Minisymposium Presentation
Optimizing CRK-HACC for Performance Portability Using SYCL
Presenter
Esteban Rangel joined the Computational Science (CPS) division at Argonne National Laboratory as a staff scientist in 2021. He became a postdoc at the Argonne Leadership Computing Facility (ALCF) after receiving his PhD in Computer Science from Northwestern University in 2018. He began contributing to the HACC codebase as a graduate student, where much of the work towards his PhD thesis was designing and implementing scalable analysis software for N-body cosmological simulations.
Description
In this talk, we discuss the development of the SYCL implementation of CRK-HACC, an extreme-scale cosmological simulation code with physics for resolving gas hydrodynamics.

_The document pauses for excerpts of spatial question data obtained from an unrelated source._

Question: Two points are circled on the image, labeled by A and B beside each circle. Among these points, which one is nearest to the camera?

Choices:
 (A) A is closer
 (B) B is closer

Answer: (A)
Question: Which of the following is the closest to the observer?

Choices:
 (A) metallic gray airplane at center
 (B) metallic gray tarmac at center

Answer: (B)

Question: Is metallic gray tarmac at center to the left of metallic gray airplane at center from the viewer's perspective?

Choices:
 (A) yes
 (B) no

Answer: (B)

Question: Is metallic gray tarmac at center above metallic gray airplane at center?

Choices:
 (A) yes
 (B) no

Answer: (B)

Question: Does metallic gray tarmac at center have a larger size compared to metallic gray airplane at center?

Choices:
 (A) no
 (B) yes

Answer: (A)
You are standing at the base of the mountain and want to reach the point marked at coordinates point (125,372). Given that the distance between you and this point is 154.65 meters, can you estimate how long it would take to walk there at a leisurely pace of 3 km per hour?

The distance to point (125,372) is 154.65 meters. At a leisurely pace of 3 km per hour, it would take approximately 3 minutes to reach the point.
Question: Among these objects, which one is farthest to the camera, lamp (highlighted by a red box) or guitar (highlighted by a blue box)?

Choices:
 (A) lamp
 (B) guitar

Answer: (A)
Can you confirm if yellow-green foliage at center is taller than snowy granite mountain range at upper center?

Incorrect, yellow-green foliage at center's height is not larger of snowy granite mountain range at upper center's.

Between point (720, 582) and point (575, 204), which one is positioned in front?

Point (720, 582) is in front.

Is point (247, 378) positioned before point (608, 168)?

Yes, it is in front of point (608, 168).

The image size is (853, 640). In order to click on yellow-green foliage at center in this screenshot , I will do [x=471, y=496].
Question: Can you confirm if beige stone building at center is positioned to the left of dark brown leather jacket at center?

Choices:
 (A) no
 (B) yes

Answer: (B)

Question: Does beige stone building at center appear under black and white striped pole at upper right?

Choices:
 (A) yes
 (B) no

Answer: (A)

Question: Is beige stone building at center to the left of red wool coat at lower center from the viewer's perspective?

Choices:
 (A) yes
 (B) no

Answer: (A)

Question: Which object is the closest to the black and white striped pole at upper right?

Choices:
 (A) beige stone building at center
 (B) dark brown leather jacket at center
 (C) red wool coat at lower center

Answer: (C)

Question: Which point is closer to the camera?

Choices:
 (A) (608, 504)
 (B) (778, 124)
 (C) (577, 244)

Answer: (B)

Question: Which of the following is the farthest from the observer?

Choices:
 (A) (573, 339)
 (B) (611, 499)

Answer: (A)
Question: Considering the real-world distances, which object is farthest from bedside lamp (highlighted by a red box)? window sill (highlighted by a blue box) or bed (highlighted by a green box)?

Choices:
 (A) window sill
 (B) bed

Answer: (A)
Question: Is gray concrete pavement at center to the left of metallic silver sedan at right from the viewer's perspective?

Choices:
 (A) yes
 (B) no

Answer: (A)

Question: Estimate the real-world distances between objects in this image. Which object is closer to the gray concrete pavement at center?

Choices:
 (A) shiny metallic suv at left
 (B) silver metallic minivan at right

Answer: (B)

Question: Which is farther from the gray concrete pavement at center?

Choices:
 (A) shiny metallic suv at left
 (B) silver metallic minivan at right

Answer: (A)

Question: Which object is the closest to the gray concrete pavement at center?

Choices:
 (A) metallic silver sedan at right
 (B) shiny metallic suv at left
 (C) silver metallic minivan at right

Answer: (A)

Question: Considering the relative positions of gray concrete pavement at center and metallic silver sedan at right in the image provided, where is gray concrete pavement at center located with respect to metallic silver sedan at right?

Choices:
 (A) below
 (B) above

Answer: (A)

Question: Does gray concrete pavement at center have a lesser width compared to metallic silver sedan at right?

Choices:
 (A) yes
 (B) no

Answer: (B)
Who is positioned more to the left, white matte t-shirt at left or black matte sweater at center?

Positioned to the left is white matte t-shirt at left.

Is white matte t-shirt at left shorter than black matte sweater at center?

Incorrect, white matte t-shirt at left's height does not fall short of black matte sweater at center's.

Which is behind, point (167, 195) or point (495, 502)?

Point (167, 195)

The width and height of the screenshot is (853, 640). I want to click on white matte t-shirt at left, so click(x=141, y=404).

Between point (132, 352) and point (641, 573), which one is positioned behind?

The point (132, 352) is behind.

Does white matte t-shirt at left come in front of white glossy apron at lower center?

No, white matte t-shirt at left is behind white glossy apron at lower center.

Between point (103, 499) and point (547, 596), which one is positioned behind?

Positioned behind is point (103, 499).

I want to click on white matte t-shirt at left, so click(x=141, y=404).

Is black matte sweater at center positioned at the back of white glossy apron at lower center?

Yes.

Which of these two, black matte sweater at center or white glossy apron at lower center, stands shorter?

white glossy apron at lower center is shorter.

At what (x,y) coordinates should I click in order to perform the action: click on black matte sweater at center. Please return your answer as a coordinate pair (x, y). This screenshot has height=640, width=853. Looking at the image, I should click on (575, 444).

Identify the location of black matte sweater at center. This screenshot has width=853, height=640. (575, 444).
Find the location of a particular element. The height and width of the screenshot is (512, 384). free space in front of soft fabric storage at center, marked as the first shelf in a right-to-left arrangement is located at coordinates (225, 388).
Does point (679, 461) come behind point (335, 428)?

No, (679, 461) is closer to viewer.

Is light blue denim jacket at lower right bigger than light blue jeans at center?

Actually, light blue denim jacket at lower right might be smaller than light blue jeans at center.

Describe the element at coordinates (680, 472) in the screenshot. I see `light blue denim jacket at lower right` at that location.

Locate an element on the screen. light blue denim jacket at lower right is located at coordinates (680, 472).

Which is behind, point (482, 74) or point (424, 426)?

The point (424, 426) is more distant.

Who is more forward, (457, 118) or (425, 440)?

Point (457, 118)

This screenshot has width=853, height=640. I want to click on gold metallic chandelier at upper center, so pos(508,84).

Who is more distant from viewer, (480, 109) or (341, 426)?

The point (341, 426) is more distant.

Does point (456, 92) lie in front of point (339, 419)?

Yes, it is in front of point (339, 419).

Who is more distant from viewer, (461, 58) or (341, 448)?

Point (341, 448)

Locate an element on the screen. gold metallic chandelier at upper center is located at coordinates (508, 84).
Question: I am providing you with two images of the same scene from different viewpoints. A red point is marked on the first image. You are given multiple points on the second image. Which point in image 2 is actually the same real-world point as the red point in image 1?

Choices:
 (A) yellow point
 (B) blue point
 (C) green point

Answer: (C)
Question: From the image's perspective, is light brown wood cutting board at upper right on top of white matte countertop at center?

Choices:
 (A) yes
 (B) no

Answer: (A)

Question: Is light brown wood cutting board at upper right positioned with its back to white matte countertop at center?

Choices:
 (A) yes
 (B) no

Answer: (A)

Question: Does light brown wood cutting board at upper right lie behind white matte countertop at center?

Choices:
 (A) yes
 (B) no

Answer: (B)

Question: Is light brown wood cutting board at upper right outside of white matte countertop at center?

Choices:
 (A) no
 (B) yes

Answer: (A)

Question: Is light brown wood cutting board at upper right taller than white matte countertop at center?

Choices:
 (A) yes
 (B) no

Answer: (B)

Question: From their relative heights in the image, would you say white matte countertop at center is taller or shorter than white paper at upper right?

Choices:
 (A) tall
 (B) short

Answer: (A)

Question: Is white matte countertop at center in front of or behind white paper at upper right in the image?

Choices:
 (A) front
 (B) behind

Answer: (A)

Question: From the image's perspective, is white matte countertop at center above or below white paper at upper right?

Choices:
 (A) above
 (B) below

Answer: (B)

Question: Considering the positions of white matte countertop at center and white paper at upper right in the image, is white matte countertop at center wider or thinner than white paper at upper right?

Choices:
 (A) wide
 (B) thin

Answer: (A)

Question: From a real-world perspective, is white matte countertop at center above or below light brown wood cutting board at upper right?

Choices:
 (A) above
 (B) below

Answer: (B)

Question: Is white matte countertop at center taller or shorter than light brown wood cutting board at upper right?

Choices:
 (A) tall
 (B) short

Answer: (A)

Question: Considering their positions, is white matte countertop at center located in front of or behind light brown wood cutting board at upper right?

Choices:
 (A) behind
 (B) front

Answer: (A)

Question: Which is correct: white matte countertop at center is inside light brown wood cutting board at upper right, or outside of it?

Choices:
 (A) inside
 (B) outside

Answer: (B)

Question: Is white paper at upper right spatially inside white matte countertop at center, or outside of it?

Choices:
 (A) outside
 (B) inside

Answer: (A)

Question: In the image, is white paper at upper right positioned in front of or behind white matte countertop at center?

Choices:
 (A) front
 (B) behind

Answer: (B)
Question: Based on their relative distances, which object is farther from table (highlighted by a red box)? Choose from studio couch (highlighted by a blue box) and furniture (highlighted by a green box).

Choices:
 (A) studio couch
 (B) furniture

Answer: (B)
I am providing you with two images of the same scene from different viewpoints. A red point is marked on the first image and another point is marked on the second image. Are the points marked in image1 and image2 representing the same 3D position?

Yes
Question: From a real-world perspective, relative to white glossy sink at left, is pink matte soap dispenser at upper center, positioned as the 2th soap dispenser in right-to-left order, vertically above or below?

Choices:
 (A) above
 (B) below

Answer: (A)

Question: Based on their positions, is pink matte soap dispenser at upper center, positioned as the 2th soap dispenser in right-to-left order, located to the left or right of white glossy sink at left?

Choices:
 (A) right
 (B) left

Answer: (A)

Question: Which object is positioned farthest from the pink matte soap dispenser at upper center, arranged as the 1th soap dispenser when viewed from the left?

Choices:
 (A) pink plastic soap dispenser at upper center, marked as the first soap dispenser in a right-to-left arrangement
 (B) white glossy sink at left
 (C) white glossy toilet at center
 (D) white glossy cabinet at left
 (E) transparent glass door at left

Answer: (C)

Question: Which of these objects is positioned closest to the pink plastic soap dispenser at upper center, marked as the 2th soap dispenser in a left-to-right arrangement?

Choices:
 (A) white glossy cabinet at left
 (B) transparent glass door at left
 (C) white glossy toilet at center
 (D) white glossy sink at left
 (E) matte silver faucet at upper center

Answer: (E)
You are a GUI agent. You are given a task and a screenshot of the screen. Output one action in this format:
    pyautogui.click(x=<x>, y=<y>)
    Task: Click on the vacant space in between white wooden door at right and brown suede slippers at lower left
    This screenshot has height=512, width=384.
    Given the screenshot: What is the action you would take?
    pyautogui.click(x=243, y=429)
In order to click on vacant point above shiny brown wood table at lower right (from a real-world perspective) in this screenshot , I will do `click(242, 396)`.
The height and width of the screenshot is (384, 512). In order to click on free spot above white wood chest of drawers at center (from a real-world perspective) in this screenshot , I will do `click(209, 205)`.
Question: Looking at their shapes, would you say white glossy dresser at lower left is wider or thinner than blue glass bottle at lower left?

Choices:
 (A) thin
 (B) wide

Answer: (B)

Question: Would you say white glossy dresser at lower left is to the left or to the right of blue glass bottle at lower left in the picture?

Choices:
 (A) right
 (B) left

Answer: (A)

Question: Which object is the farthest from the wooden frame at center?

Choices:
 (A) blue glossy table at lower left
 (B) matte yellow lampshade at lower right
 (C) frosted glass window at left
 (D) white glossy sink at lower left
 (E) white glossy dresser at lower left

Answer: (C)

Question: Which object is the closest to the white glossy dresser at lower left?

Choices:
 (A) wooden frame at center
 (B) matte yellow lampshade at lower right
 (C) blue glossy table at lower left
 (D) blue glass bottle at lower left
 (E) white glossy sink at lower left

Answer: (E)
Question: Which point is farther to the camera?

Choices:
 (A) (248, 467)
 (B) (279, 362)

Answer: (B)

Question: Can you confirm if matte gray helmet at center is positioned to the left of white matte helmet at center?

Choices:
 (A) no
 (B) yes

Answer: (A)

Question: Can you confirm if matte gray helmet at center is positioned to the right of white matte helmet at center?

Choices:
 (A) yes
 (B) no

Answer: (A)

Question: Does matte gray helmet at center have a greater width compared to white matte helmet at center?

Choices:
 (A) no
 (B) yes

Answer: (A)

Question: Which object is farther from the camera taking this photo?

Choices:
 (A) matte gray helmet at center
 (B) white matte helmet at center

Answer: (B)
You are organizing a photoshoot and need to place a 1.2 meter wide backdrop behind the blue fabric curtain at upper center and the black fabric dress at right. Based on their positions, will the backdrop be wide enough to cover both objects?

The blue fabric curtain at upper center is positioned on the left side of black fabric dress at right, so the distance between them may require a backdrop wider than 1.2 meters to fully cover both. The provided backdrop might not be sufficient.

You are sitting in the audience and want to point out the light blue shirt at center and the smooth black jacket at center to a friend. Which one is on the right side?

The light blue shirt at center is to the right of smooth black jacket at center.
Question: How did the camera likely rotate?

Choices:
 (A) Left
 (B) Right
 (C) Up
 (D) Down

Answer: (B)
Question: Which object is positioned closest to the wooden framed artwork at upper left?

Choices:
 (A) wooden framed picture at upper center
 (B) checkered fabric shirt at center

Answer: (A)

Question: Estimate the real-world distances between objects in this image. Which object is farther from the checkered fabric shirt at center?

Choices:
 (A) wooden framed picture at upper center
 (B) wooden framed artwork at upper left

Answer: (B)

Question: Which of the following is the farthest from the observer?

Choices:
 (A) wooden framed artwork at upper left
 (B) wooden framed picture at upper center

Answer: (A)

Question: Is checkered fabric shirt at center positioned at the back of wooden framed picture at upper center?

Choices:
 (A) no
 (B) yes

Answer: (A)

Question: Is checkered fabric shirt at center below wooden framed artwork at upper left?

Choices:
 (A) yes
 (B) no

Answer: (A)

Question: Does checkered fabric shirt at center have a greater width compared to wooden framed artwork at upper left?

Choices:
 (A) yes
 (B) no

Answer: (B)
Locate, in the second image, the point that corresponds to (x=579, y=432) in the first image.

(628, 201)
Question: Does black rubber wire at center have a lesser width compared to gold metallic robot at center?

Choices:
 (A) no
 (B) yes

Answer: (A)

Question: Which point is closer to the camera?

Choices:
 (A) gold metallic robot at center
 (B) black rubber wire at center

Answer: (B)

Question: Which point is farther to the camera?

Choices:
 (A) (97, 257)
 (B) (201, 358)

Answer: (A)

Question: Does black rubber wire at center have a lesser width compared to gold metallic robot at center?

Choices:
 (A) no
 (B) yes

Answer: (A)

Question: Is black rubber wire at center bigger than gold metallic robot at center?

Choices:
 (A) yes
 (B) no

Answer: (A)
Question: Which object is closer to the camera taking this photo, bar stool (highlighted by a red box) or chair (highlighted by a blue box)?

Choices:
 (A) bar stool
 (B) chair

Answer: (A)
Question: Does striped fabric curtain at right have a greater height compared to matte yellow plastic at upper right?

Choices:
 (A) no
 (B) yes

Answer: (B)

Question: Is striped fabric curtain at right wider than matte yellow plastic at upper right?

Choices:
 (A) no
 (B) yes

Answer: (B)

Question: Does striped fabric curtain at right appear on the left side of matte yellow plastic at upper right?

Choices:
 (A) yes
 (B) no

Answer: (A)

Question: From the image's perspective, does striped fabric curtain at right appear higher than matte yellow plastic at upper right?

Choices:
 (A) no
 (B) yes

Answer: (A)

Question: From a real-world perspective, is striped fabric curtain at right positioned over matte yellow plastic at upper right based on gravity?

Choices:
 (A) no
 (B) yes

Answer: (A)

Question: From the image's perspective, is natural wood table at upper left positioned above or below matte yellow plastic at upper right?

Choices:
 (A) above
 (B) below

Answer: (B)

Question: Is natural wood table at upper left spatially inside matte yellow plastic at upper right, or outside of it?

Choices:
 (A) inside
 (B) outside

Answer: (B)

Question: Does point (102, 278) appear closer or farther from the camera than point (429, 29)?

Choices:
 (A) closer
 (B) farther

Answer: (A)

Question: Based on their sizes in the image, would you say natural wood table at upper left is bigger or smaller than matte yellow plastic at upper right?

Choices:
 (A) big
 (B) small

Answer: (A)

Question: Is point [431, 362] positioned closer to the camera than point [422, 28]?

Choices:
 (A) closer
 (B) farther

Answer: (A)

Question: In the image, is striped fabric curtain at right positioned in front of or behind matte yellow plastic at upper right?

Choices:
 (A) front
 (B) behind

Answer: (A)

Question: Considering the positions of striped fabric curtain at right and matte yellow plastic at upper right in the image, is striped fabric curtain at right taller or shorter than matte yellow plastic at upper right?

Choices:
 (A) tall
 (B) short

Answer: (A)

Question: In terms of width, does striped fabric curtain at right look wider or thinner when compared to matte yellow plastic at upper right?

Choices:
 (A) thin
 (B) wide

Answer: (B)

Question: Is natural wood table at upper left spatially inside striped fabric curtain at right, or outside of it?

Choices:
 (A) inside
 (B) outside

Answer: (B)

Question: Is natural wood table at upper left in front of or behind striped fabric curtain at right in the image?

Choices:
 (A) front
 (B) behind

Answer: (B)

We describe our CUDA-to-SYCL migration pipeline for producing function objects and detail how we achieved a high level of “performance portability” across GPUs from AMD, Intel, and NVIDIA, requiring us to develop an abstraction for multiple “shuffle” operations: the sycl::select_from_group function from SYCL 2020, a shuffle operation emulated via work-group local memory, and a highly specialized shuffle operation implemented for Intel GPUs in assembly (vISA). To facilitate code maintainability we also created abstractions for host-side code that is shared across HIP, SYCL, and CUDA. We believe our techniques will generalize well to other application domains and provide a balance of maintainability and performance portability.